Thalia exhaled slowly, evenly—though her spine remained ramrod straight, and her hands were now tightly clasped.
“Documentation?” Jasper echoed, his brows drawing low. “Are you suggesting they mean to have Lady Greaves declared incompetent? That her association with Seacliff, and its inhabitants, is evidence of diminished judgment—moral or otherwise?”
“Exactly that,” Kit replied grimly. “They are said to have compiled testimonies from multiple sources—servants, neighbours, visitors—each designed to paint this household as, quote, irregular and morally unsound. They’re making a case for unfitness. For the necessity of male oversight.”

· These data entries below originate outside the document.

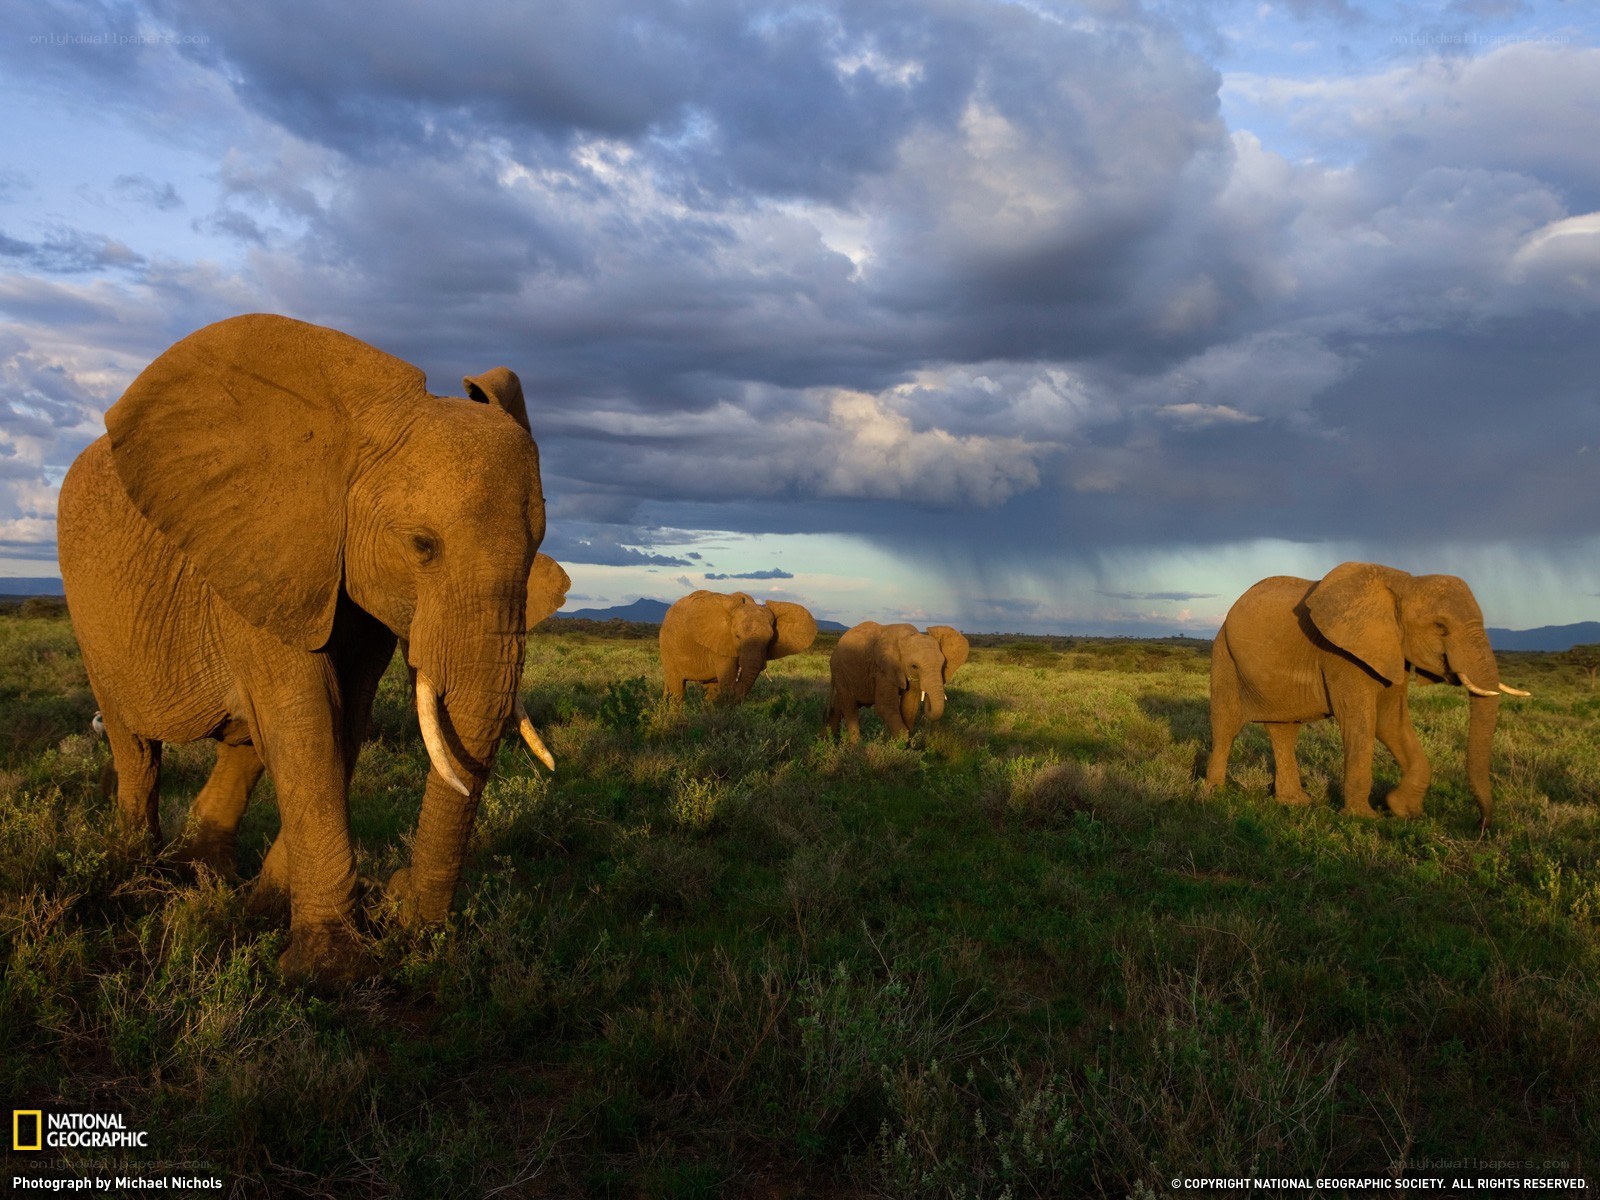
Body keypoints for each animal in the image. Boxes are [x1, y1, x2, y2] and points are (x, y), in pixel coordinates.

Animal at [57, 313, 552, 983]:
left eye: (537, 549)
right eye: (422, 545)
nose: (400, 901)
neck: (350, 442)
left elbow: (343, 721)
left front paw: (275, 920)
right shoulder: (263, 553)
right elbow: (308, 718)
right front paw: (327, 971)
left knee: (243, 745)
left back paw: (210, 882)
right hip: (91, 619)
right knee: (136, 747)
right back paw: (138, 876)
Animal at [658, 590, 817, 703]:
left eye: (770, 640)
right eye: (737, 636)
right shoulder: (721, 643)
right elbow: (727, 683)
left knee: (710, 691)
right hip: (667, 647)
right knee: (677, 690)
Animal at [826, 621, 969, 739]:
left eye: (943, 665)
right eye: (914, 666)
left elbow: (910, 705)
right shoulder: (883, 669)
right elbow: (885, 706)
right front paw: (899, 744)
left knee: (839, 706)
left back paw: (830, 741)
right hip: (839, 670)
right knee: (850, 707)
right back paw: (856, 747)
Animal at [1203, 562, 1530, 831]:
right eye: (1440, 627)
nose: (1481, 826)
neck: (1405, 583)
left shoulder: (1393, 651)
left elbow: (1390, 722)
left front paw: (1402, 810)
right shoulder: (1341, 654)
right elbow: (1360, 722)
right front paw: (1365, 818)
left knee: (1284, 731)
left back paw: (1295, 802)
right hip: (1224, 656)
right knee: (1227, 725)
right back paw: (1214, 795)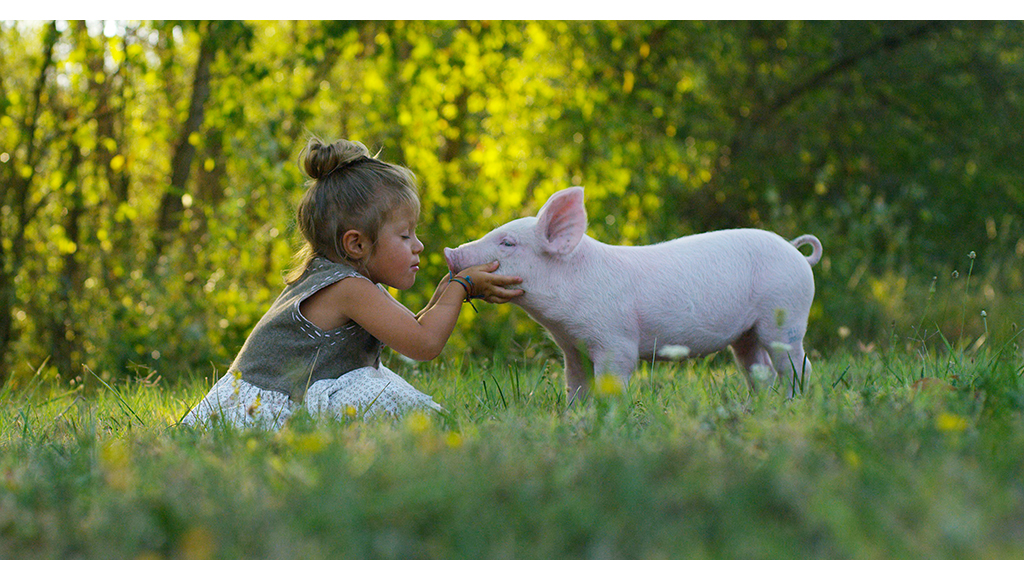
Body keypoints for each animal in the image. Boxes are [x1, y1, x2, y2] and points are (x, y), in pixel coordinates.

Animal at [444, 186, 822, 400]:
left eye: (508, 243)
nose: (450, 252)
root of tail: (795, 251)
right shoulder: (573, 349)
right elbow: (575, 387)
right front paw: (575, 419)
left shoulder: (616, 340)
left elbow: (613, 380)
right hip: (746, 335)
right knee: (759, 370)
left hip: (785, 315)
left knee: (796, 366)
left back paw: (794, 404)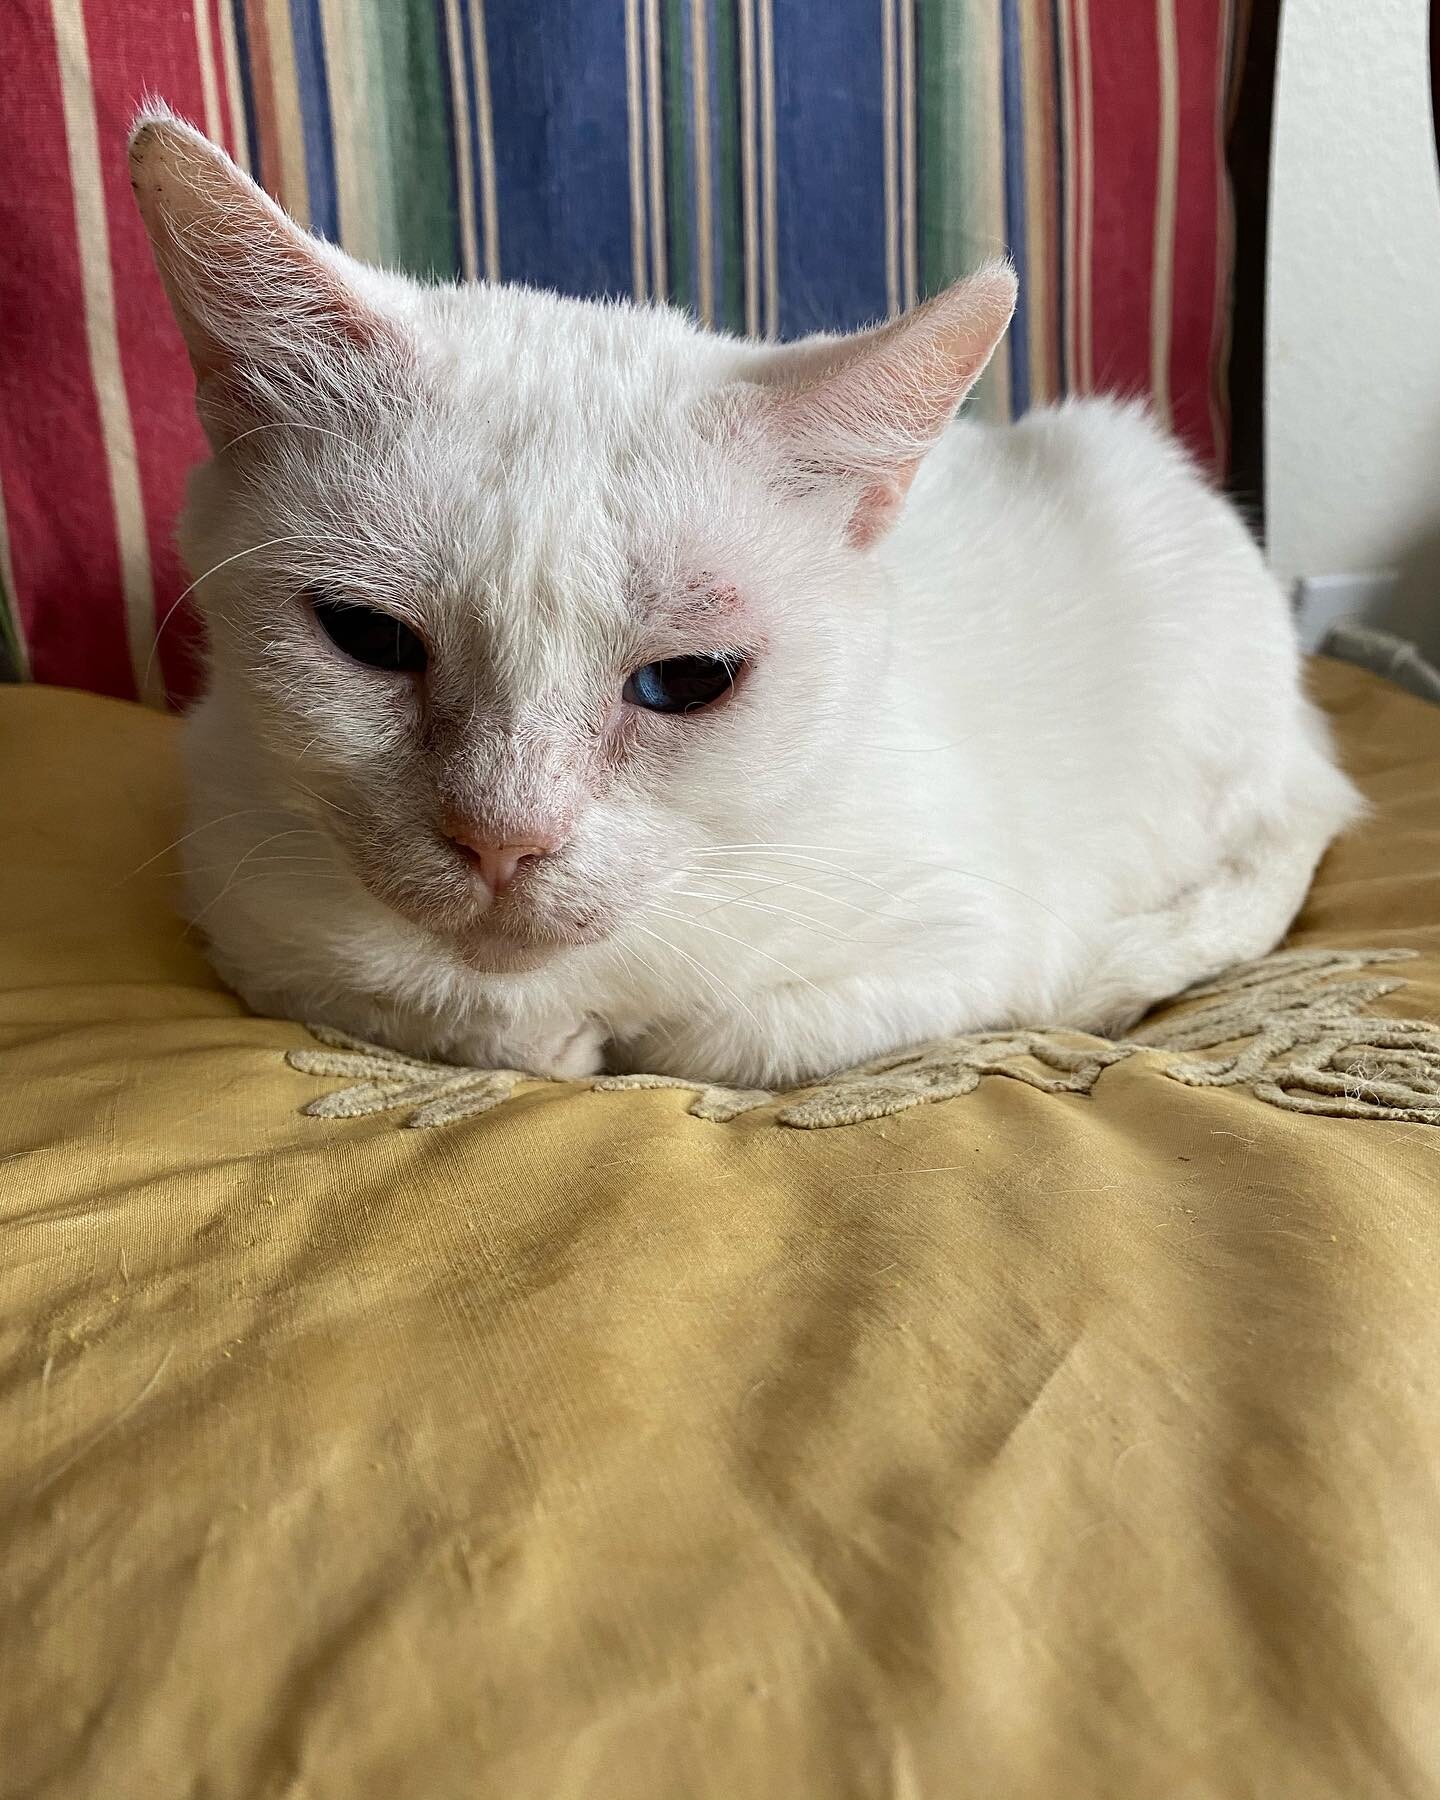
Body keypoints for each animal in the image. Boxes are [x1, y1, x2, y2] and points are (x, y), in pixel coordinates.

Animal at [132, 116, 1360, 1094]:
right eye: (370, 638)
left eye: (686, 682)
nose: (503, 838)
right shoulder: (237, 910)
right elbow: (414, 1009)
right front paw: (532, 1033)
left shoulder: (966, 943)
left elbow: (712, 1044)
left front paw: (603, 1036)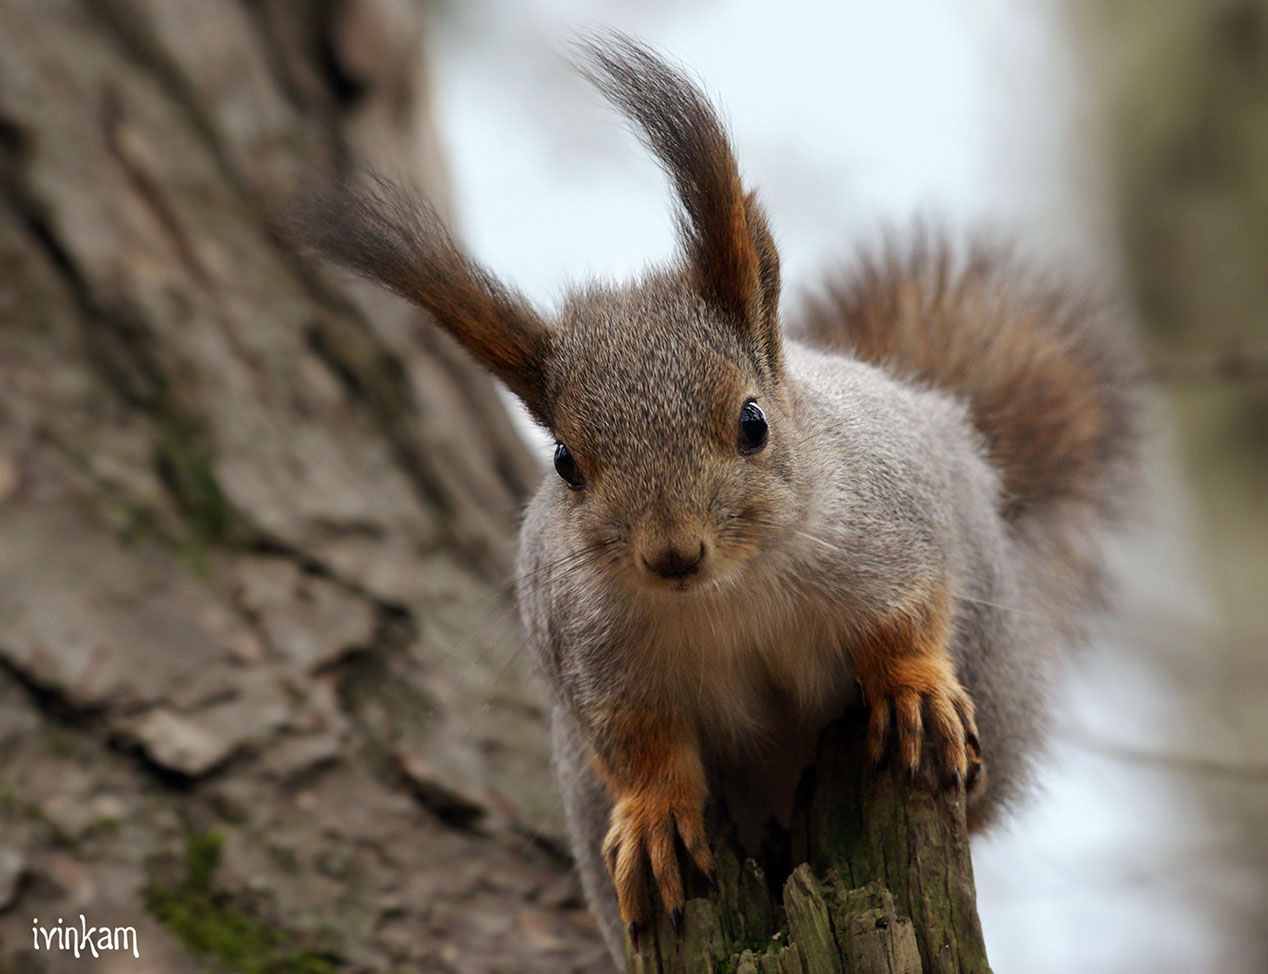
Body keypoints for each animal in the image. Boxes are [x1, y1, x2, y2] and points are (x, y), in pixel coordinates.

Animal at [290, 30, 1141, 963]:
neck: (730, 593)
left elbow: (908, 616)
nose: (672, 555)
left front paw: (912, 687)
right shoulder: (600, 657)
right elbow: (638, 745)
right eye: (564, 462)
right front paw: (656, 818)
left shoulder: (892, 527)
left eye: (752, 422)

A quiet rustle drew their attention toward the library door.
Miss Violet Ashworth stepped inside, elegant as ever, though the shadows beneath her eyes betrayed the weight of what she had already intuited. She paused only long enough to take in the assembled expressions before speaking.
“My dears,” she said gently, “I believe we must now admit that our success—however gratifying—has made us a target. Continued operation under the present arrangement is no longer tenable. Not without protection far stronger than fiction.”
Her voice, calm but unsparing, held the authority of someone long practiced in the navigation of fragile alliances and brutal social terrain. No one mistook her tone for defeat.
“You speak,” Thalia said, “as though you’ve identified an alternative to the half-measures and evasions we’ve relied upon.”
Violet smiled faintly. “Not an alternative. A shift.”